On parle de milliardaires sans entreprises dans un pays à reconstruire sur les plans, singulièrement, en matière d’investissements productifs, de financement du développement et de création d’emplois. La majorité présidentielle patriotique hérite en 2024, ce modèle économique tourné à l’étranger et à bout de souffle. Le président de la République, Bassirou Diomaye Diakhar Faye a courageusement impulsé l’alternative au modèle néo-libéral. La première alternative entend ainsi mettre en œuvre le Sénégal 2050. La rupture systémique avec le développement extraverti est une condition pour la réussite des politiques sociales, culturelles, sportives et économiques. À ce titre, la transformation de l’agriculture et l’industrialisation constituent deux leviers moteurs du développement endogène durable et structurant. Cette transformation du visage de l’économie nationale passera nécessairement par les pôles régionaux de développement bien structurés et en cohérence avec l’objectif stratégique du Sénégal 2050. Parallèlement à cet axe stratégique, il faudra recentrer notre système éducatif, les écoles de de formation professionnelle, la formation académique et la recherche scientifique autour des secteurs vitaux du développement, la maitrise des Nouvelles Technologies et de l’intelligence artificielle. Évidemment, le secteur privé national et notre élite culturelle, économique et politique devront avoir une place privilégiée dans la rupture avec le modèle néo- libérale et sa version extravertie.

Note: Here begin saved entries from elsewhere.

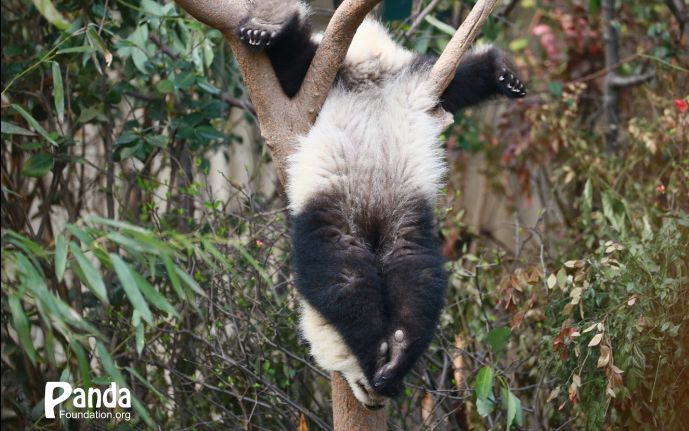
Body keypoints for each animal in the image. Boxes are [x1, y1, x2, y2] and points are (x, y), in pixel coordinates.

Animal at [236, 0, 528, 410]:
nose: (373, 400)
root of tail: (370, 65)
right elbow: (362, 280)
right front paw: (388, 362)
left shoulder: (318, 225)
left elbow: (340, 284)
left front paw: (376, 357)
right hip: (414, 105)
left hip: (346, 84)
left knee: (297, 63)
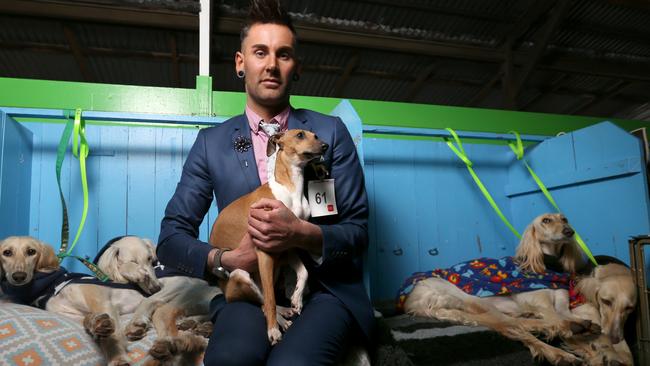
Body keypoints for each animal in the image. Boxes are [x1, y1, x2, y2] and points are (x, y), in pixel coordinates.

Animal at [398, 214, 632, 366]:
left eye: (564, 219)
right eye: (546, 220)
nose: (569, 231)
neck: (548, 267)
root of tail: (411, 300)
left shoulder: (562, 306)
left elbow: (568, 317)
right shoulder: (543, 306)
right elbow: (555, 319)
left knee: (516, 323)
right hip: (468, 298)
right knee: (514, 327)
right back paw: (560, 348)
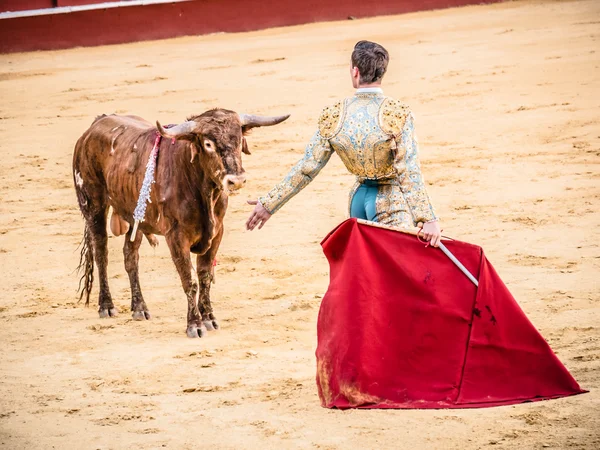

Le privé national doit être redéfini, mieux pensé et structuré en fonction de ses compétences et des besoins réels de l’économie sénégalaise. Dans ce sillage de la refondation de l’économie nationale et régionale, le secteur informel doit faire l’objet d’un traitement radicalement différent des méthodes clientélistes et politiciennes antérieures. L’Etat et les banques nationales doivent accompagner le secteur privé dans le processus de sa réorganisation et le recentrage de l’informel dans des activités formelles productives de richesse nationale. Le développement endogène ne signifie point l’autarcie et la fin du commerce extérieur. Au contraire. Le Sénégal doit inscrire son développement agricole, industriel, scientifique et culturel dans les dynamiques de l’intégration politique, économique africaine et la coopération internationale acceptable et bénéfique à tous les partenaires du développement international. Assurément, l’horizon du Sénégal 2050 ouvre des perspectives de rupture avec le modèle néo-libéral et des opportunités inouïes que le pouvoir patriotique doit exploiter en intelligence avec tous les acteurs partisans du développement d’un Sénégal juste, prospère et souverain.